DALLAS, Texas – Even as the nation and the world mourn for astronauts Rick Husband, Laurel Clark, Kalpana Chawla, David Brown, Michael Anderson, William McCool, and Ilan Ramon, people here and around the world seek answers to questions about the loss of the Shuttle Columbia, Feb. 1.

They came from different backgrounds, different religions, different races, and different nationalities. Our People’s Weekly World correspondent in India wrote that memorial meetings are taking place in “every niche and corner” of the sub-continent mourning the death of the first Indian woman in space. He reports that Haryana, Kalpana Chawla’s own state in India, is observing two days’ holiday to pay homage to her.

The PWW Israeli correspondent makes a similar report about mourning for Colonel Ilan Ramon, the first Israeli in space.

In Richardson, Texas, an ecumenical candle light gathering was organized by the Muslims of Texas for Feb. 4.

Scientists report that tiles on the bottom of the shuttle that serve as a heat shield during reentry may have been dislodged during lift off Jan. 16. Their explanations bring no more comfort than those written about faulty “O-rings” that destroyed the Challenger shuttle on January 28, 1986. There is a great deal of speculation that the National Aeronautic and Space Administration (NASA) may not have had enough money.

All government programs, except Pentagon weapons, have been scrimping since George W. Bush gave away the tax surplus and that includes cuts in the NASA budget. There have been layoffs and privatizations at NASA’s headquarters in Houston. The shuttle Columbia was built in 1979 and had flown 28 missions enduring the enormous stresses of launch and reentry over its 24 years in service.

Dr.

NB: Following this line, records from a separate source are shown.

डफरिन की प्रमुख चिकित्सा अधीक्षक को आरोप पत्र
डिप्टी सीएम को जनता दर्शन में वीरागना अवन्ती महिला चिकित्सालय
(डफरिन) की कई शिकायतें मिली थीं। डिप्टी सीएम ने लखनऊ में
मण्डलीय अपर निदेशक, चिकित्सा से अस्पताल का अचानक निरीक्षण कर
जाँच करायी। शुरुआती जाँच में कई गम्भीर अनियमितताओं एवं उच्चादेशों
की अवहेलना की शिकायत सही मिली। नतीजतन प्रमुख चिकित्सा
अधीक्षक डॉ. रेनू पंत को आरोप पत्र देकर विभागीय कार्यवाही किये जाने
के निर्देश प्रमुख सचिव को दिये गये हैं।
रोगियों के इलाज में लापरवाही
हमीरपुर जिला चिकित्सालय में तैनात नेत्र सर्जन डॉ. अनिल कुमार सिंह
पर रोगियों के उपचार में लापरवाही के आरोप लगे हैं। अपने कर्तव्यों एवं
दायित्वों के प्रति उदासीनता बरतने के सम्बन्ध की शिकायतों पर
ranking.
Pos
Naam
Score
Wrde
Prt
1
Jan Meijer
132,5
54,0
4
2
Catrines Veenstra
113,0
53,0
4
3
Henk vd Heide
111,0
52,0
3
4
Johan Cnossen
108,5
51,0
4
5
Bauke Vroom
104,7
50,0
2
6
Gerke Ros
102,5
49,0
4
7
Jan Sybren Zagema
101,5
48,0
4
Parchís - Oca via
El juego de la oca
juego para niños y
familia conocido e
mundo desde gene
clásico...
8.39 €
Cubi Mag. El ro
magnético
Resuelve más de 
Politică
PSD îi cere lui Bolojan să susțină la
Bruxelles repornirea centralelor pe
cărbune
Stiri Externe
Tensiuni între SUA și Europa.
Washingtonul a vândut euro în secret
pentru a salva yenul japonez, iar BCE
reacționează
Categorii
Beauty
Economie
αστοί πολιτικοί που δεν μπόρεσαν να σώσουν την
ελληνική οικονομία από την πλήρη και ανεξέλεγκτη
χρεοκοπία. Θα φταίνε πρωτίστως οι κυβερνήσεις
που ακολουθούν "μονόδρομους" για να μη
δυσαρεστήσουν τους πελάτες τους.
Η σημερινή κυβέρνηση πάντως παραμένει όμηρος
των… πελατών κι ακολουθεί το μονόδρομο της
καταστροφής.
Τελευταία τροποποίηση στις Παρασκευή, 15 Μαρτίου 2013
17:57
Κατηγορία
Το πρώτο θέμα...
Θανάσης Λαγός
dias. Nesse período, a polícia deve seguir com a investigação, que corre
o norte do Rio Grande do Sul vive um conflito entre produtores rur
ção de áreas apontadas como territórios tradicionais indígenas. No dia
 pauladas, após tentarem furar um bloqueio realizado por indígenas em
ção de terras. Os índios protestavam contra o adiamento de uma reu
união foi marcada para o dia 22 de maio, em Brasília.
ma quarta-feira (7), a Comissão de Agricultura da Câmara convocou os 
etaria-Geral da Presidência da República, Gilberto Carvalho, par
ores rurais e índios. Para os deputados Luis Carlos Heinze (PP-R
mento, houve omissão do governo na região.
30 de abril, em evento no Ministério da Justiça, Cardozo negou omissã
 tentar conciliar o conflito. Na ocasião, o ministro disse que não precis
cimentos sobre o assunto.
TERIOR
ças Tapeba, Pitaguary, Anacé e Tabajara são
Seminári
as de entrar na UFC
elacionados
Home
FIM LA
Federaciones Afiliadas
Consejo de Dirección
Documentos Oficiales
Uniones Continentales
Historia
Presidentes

Lloyd Jeff Dumas, author of several books about America’s weaponry and its economic effects, says that almost 47 pounds of plutonium was scheduled as cargo on the next planned flight of the Challenger shuttle before it blew up in 1986. He told this reporter, “A lethal dose of plutonium is about .007 of an ounce.” Some here have expressed concern that plutonium or other deadly poisons may have been aboard the Columbia or scheduled for future missions.

It is not hard for Texans to believe that their government would put dangerous nuclear material in the air above them. In the 1950s, a nuclear-powered bomber was created in Fort Worth. Carrying a nuclear reactor, the “Convair Crusader” flew 47 test flights into New Mexico, according to an April 18, 2002, article in the daily paper.

Dr. Dumas says, “The primary lesson of the space shuttle disaster is that even when we have thousands of highly trained people focused on making sure everything goes smoothly, we still can have disasters.”

It calls for great caution in dealing with technologies, he said, including weapons of mass destruction. “We must learn to be less arrogant about our ability to control technology. It is an entirely different matter if thousands of people die as they did in Bhopal, India, 1984, or as an aftermath of Chernobyl.” He pointed out that there have been at least 89 publicly reported major nuclear weapons accidents between 1950 and 1994.

“That’s an average of one every 6 months for 45 years,” he said. These accidents are documented in the appendix of Chapter 4 of Dumas’ book, Lethal Arrogance.

Dumas explains, “What it says to me is we’re living on borrowed time. We have better get rid of these weapons. It’s not just worrying about in Korea or Iraq, the fact is that our own weapons threaten us. We should be working as hard as we can to get rid of all weapons of mass destruction on the planet, including our own.”

He added, “We’re playing a game of chicken against human nature that we are bound to lose if we don’t get rid of these highly dangerous technological weapons.”

Aerospace workers remember that there were big layoffs after the 1986 Challenger disaster. Although military work has increased somewhat, aerospace manufacturers that depend on commercial aircraft work have been laying off workers steadily since the early 1980s.

Democratic Congressman Bill Nelson of Florida, himself an astronaut aboard the Challenger, wrote that the space program had spawned more than 1,300 technological advances – including CAT scans, kidney dialysis machines and the artificial heart. News articles emphasize that the martyred astronauts were working on experiments that might help cure cancer, lessen global warming and bring more understanding to the origins of life on our planet.

Lon Burnam, a Texas State Representative from Fort Worth and executive director of the Dallas Peace Center, issued this statement:

“Texans join the world in mourning the loss of these talented, courageous, and devoted astronauts. We greatly appreciate the sacrifices that they and their families have made, especially for the peaceful uses to which their program was put.

“At the same time, we are concerned that the Bush administration may use this occasion, as they have used other developments, to try to get the American people to accept an unjust aggression in Iraq. In the ongoing efforts to weaponize space, there have been experiments involving plutonium. We are hopeful that there were no such materials aboard the Columbia.”